Educazione e formazione sono sorelle. La prima, come insegnava Kant, è il frutto della trasmissione del sapere da una generazione alla successiva. “L’uomo può divenire uomo solo mediante l’educazione: egli sarà quale essa l’avrà fatto”. Tuttavia non basterà, se gli eventi esterni, quelli su cui si costruisce il sapere dell’esperienza, non vengono affrontati, compresi e analizzati nell’andamento non lineare dell’esistenza.
Ecco perché, anche durante il lockdown, il sistema Federmanager non si è mai fermato e ha moltiplicato le occasioni formative. Partendo da Fondirigenti, che ha investito parecchi milioni di euro per indicare ai nostri manager ma anche alle giovani generazioni la strada virtuosa da seguire, passando per la nostra management school Federmanager Academy che propone percorsi formativi di eccellenza su temi di grande attualità con uno sguardo alla dimensione internazionale, fino ad arrivare alle importanti iniziative dedicate al mondo delle piccole imprese come il Fondo Dirigenti Pmi, Pmi Welfare Manager e la Fondazione Idi.
Alcune indagini sul management sottolineano l’esigenza che la formazione sia in linea con la velocità del cambiamento e la crescente complessità dei contesti di business. Credo sia quindi giunto il tempo di fare un salto speculativo: la formazione va considerata uno strumento di welfare. Al pari di protezione sanitaria o previdenziale, essa va trattata come una politica aziendale, che mette al riparo da obsolescenza delle competenze o da eventuali fuoriuscite dal mercato del lavoro. L’idea che la conoscenza e le competenze migliorino i salari, la produttività e la crescita dei paesi non è nuova; è dal 17esimo secolo che illustri economisti stabiliscono questa corrispondenza. Il vero elemento di novità implica che la formazione professionale entri a pieno titolo nella contrattazione collettiva di lavoro. È accaduto per il settore metalmeccanico già dal 2017, ma può essere esteso e portato a sistema.

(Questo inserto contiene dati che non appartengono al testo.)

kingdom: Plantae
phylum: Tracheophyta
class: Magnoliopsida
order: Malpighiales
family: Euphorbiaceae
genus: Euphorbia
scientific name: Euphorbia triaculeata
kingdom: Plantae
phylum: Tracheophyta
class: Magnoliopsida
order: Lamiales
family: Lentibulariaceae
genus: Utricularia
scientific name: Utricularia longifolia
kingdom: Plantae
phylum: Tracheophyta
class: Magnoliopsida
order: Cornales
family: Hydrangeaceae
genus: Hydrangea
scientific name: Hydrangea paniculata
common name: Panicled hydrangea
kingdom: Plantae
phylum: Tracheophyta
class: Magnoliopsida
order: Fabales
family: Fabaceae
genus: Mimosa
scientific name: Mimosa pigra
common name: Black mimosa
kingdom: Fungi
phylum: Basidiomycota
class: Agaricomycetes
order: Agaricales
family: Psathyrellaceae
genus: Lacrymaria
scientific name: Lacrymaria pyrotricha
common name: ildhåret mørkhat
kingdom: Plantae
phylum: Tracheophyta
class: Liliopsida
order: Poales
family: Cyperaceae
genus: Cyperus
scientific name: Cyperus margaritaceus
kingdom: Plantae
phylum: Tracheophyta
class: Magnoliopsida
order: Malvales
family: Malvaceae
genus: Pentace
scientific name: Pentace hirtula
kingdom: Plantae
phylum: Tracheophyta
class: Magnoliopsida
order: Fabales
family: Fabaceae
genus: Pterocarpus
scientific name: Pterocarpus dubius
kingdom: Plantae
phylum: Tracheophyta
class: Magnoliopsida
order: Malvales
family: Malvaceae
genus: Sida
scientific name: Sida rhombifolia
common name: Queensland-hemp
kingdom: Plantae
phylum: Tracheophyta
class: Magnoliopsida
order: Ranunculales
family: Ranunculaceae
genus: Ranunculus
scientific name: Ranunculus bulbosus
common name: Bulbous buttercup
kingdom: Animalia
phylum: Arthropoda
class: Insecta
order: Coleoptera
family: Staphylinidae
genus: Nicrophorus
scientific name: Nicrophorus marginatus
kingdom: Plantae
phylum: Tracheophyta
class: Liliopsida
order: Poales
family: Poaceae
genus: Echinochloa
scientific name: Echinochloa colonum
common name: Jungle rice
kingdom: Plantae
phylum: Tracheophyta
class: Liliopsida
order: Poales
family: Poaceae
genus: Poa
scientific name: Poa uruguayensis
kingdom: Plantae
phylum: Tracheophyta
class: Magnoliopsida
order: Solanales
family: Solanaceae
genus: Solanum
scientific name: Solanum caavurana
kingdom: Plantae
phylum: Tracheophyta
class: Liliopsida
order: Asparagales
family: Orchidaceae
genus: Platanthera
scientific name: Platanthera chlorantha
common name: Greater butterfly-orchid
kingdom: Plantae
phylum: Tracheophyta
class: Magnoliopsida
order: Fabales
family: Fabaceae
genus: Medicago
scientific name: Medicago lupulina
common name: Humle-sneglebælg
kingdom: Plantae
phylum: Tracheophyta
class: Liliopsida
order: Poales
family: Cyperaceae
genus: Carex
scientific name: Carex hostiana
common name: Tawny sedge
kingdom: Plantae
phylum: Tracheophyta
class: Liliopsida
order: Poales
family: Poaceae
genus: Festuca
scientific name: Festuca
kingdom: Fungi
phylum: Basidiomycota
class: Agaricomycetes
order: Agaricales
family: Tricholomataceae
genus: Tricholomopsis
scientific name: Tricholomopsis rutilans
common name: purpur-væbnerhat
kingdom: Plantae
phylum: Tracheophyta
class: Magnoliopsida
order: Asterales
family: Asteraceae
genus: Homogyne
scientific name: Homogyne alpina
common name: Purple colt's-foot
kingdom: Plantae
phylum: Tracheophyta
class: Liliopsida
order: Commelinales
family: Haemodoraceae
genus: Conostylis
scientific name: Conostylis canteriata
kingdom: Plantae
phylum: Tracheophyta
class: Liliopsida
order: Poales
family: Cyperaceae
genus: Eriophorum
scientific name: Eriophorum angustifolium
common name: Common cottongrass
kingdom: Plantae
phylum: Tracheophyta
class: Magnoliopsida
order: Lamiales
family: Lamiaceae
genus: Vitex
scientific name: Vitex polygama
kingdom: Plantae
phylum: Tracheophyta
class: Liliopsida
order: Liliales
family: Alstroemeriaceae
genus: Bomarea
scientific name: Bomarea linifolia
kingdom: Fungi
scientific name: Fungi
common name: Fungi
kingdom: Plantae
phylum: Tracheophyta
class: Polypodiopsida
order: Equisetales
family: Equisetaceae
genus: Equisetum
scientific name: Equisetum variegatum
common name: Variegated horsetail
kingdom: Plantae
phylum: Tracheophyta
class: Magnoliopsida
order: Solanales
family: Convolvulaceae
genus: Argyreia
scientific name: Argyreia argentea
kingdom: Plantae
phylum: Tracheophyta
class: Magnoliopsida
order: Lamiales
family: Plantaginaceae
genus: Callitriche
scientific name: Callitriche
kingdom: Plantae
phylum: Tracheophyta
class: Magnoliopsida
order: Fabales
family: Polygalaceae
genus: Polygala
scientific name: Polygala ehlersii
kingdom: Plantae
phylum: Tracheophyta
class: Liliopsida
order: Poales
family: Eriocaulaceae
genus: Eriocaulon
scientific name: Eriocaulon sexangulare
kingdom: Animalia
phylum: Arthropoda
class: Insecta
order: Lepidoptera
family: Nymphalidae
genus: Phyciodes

Riconoscere il diritto soggettivo alla formazione nei contratti di lavoro rappresenta un investimento sul futuro, non solo del singolo e dell’impresa in cui opera, ma dell’intera società. Se il ritorno sull’investimento aziendale si misura in termini di produttività, quello sociale è sconfinato. Significa essere pronti al cambiamento, migliorarsi come collettività, dare a ciascuno la possibilità di offrire un contributo importante alla competitività del Paese.